> **RECORDS FOR THIS TASK**
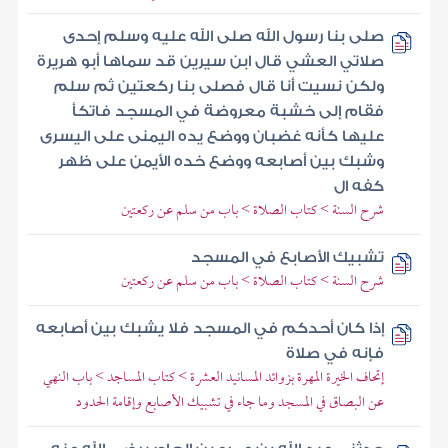
صلى بنا رسول الله صلى الله عليه وسلم إحدى
صلاتي العشي قال ابن سيرين قد سماها أبو هريرة
ولكن نسيت أنا قال فصلى بنا ركعتين ثم سلم
فقام إلى خشبة معروضة في المسجد فاتكأ
عليها كأنه غضبان ووضع يده اليمنى على اليسرى
وشبك بين أصابعه ووضع خده الأيمن على ظهر
كفه ال
شرح السنة > كتاب الصلاة > باب من سلم عن ركعتين
تشبيك الأصابع في المسجد
شرح السنة > كتاب الصلاة > باب من سلم عن ركعتين
إذا كان أحدكم في المسجد فلا يشبك بين أصابعه
فإنه في صلاة
إتحاف الخيرة المهرة بزوائد المسانيد العشرة > كتاب المساجد > باب النهي
عن البصاق في المسجد وما جاء في تشبيك الأصابع وإقامة الحدود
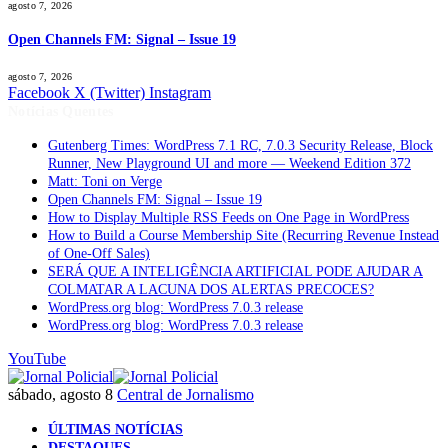
agosto 7, 2026
Open Channels FM: Signal – Issue 19
agosto 7, 2026
Facebook
X (Twitter)
Instagram
Notícias Quentes
Gutenberg Times: WordPress 7.1 RC, 7.0.3 Security Release, Block
Runner, New Playground UI and more — Weekend Edition 372
Matt: Toni on Verge
Open Channels FM: Signal – Issue 19
How to Display Multiple RSS Feeds on One Page in WordPress
How to Build a Course Membership Site (Recurring Revenue Instead
of One-Off Sales)
SERÁ QUE A INTELIGÊNCIA ARTIFICIAL PODE AJUDAR A
COLMATAR A LACUNA DOS ALERTAS PRECOCES?
WordPress.org blog: WordPress 7.0.3 release
WordPress.org blog: WordPress 7.0.3 release
YouTube
sábado, agosto 8
Central de Jornalismo
ÚLTIMAS NOTÍCIAS
DESTAQUES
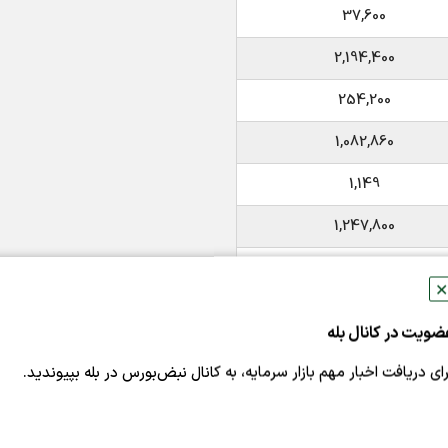
37,600
2,194,400
254,200
1,082,860
1,149
1,247,800
1,235,700
✕
1,006,500
ضویت در کانال بله
1,348,900
رای دریافت اخبار مهم بازار سرمایه، به کانال نبض‌بورس در بله بپیوندید.
18,030
6,226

> **WORK INSTRUCTIONS**
Read the entries and pick out all lines that include the word "تشبيك".

> **ANSWER TO THE PROBLEM**
تشبيك الأصابع في المسجد
عن البصاق في المسجد وما جاء في تشبيك الأصابع وإقامة الحدود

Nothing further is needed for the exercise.